Work instructions: Exactly the lines from the start of the data below through the line that contains "right knee: (268, 480)" are to be copied, with pictures left out.

[Collection entries]
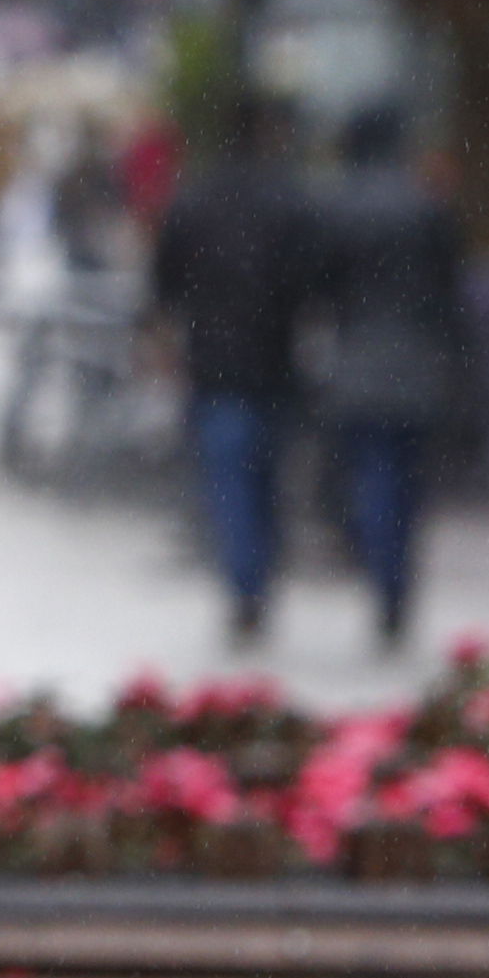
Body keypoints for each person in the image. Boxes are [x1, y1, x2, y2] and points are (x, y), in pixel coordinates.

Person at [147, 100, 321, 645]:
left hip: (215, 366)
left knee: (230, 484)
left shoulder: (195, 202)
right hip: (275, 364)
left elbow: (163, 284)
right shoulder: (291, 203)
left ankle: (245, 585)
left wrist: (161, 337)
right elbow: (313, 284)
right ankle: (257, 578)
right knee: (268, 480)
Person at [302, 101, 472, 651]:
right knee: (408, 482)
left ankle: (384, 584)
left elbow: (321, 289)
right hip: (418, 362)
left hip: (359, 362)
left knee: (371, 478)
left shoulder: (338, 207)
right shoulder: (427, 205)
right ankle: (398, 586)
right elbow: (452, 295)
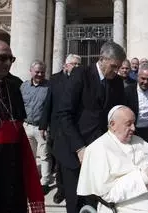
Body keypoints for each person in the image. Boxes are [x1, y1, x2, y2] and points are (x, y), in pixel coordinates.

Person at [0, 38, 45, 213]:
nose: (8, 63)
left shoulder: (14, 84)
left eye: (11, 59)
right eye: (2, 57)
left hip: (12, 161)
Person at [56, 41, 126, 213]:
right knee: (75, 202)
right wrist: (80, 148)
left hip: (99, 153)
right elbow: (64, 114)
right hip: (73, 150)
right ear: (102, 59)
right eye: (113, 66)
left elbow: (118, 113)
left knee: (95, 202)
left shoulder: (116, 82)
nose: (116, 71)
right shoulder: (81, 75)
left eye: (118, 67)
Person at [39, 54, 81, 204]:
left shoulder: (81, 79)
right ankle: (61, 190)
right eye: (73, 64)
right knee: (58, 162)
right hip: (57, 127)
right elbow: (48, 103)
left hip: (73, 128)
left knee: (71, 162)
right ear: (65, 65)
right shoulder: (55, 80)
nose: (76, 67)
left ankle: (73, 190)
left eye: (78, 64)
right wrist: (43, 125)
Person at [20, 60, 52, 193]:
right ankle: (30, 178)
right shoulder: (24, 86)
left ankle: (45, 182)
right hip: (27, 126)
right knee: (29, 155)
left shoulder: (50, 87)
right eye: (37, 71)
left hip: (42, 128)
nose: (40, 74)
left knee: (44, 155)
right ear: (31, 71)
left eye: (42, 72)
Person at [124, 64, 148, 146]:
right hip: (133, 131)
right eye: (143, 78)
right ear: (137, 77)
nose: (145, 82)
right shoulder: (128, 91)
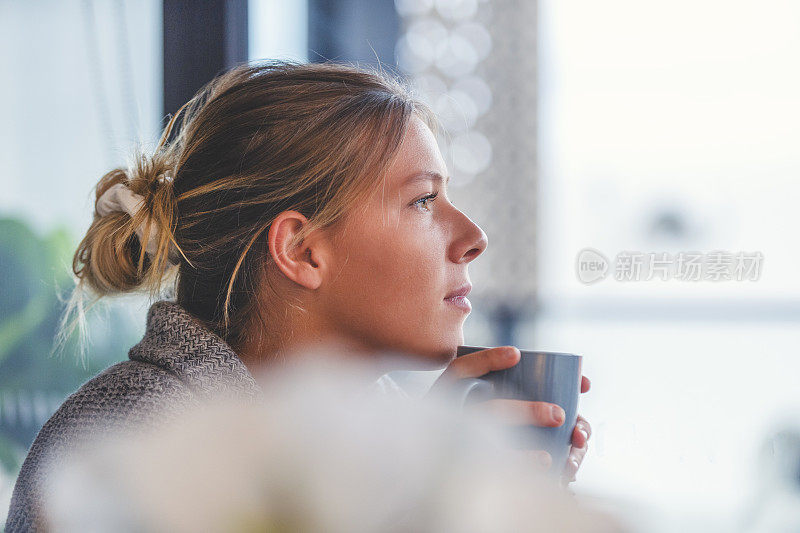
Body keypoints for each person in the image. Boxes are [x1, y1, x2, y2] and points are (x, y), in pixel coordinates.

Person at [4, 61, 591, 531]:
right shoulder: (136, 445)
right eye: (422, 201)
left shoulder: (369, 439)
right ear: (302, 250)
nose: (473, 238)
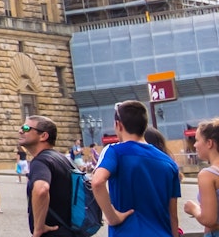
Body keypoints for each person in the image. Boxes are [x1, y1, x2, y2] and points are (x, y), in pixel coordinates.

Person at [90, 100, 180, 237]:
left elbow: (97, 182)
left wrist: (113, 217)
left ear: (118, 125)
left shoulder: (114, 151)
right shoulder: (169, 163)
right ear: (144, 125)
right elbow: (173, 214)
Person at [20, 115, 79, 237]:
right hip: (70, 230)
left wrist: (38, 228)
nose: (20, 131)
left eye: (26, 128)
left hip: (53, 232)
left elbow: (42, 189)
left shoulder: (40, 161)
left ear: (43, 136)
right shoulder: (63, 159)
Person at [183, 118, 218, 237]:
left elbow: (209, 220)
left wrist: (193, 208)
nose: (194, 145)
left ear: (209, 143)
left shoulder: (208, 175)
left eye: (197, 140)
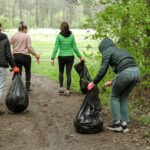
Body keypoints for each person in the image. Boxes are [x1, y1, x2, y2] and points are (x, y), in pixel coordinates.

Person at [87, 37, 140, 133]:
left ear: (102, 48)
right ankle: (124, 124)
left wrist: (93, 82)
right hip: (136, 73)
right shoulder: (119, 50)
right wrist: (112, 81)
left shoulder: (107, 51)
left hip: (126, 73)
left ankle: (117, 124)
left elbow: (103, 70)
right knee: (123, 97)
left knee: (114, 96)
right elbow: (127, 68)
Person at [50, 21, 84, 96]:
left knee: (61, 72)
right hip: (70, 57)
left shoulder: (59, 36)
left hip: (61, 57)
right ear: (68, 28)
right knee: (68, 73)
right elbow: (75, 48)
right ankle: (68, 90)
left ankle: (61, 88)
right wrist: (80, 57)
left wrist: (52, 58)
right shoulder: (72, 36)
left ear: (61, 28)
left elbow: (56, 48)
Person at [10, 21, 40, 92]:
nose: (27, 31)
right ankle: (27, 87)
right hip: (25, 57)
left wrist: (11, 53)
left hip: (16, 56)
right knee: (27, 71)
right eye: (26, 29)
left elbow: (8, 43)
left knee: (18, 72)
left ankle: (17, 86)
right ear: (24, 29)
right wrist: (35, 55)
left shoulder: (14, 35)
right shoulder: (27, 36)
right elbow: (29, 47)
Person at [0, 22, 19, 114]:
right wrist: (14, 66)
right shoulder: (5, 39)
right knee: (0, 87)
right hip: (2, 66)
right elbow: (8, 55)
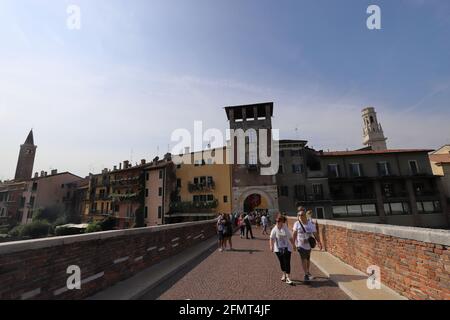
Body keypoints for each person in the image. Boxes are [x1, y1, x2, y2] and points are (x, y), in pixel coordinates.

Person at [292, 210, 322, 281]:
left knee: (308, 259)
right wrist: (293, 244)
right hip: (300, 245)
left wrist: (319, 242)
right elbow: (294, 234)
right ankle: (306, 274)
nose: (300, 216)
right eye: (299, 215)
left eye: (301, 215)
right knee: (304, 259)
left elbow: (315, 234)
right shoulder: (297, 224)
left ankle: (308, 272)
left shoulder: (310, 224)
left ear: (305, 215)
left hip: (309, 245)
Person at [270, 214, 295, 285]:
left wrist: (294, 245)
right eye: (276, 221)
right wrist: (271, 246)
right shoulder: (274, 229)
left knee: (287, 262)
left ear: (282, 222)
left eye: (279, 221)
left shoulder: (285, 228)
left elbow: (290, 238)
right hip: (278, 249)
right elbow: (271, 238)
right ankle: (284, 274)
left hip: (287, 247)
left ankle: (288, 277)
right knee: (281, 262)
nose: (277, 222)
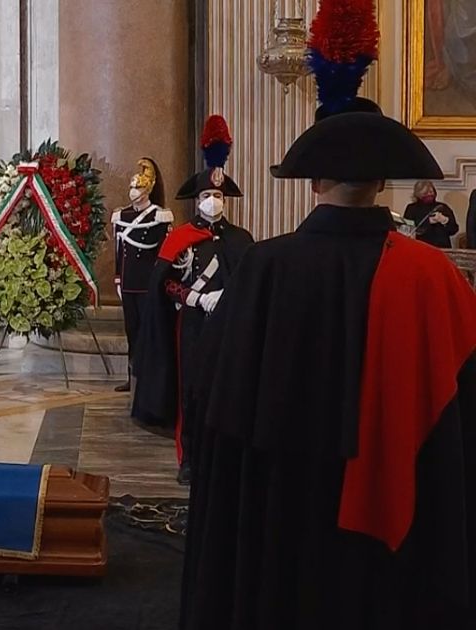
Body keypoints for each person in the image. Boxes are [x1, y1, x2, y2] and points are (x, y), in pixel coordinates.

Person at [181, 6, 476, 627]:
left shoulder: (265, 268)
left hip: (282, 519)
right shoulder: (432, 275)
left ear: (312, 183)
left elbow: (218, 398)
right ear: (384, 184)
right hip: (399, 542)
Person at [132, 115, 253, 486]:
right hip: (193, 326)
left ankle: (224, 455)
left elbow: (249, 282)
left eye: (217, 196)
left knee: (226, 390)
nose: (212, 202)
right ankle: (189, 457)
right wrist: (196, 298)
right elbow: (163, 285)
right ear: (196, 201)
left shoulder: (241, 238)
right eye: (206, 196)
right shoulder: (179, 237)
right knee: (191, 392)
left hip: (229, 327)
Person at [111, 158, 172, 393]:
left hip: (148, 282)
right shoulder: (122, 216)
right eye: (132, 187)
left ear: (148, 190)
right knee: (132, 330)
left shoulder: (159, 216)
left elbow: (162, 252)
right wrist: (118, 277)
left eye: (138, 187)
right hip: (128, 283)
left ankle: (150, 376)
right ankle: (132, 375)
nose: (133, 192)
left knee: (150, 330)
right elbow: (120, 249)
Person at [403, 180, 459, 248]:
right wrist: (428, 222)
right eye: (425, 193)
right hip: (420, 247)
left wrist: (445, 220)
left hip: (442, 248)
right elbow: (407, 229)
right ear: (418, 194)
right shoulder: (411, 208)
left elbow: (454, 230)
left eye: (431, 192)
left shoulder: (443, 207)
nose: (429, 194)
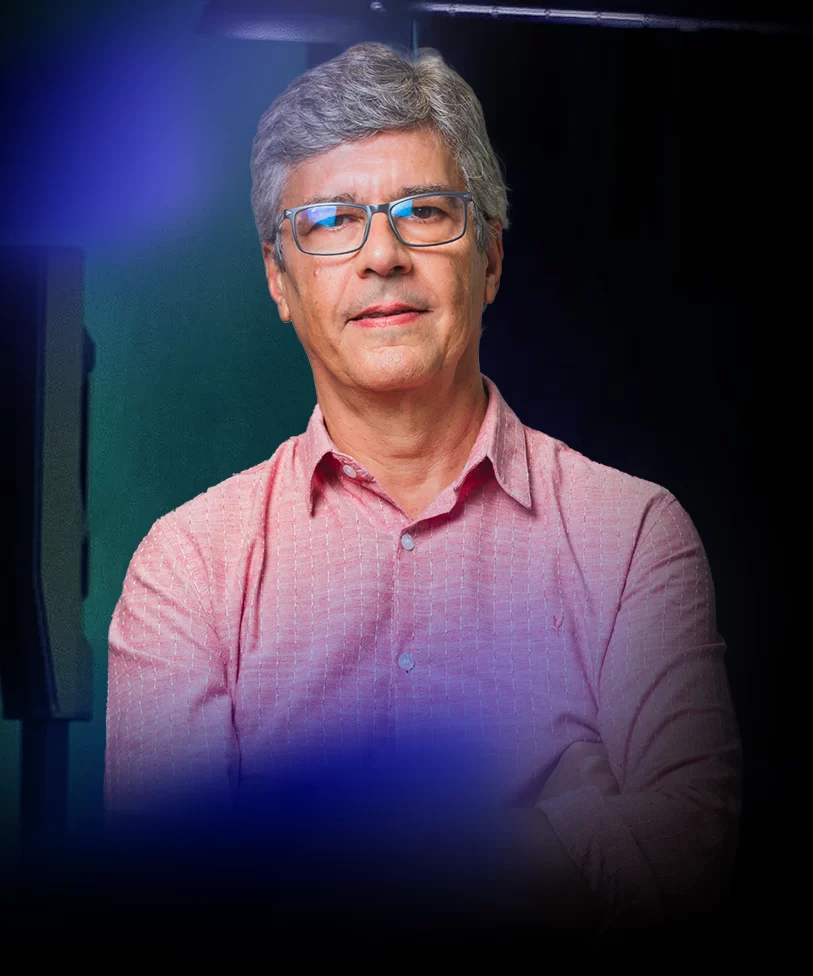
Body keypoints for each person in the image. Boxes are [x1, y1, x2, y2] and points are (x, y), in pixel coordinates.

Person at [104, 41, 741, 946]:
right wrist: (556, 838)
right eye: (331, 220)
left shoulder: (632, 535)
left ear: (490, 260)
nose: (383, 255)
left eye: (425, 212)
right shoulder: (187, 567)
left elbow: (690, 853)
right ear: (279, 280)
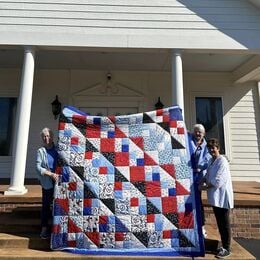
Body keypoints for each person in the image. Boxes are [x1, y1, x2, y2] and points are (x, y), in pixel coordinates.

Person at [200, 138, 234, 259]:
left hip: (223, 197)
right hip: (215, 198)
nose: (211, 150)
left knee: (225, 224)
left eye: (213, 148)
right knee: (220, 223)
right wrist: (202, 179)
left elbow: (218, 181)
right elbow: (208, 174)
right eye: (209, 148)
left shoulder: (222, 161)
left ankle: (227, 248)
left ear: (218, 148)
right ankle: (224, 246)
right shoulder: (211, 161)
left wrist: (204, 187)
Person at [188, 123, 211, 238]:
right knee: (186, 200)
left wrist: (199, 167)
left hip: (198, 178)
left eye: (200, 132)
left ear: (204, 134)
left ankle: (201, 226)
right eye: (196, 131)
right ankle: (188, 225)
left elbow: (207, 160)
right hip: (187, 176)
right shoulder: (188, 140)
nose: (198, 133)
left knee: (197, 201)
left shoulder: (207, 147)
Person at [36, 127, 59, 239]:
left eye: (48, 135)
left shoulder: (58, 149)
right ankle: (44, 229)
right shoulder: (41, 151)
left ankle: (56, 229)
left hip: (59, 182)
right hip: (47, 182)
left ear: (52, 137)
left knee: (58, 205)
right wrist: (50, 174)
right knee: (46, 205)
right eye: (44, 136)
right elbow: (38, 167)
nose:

Solution for this problem:
Body keypoints for each person in the image. Boxes are [x1, y1, x2, y2] and points are (x, y), in pixel coordinates.

Person at [147, 100, 321, 645]:
left hip: (215, 366)
left knee: (230, 484)
left shoulder: (195, 202)
right hip: (275, 364)
left elbow: (163, 284)
right shoulder: (291, 203)
left ankle: (245, 585)
left wrist: (161, 337)
right elbow: (313, 284)
right ankle: (257, 578)
right knee: (268, 480)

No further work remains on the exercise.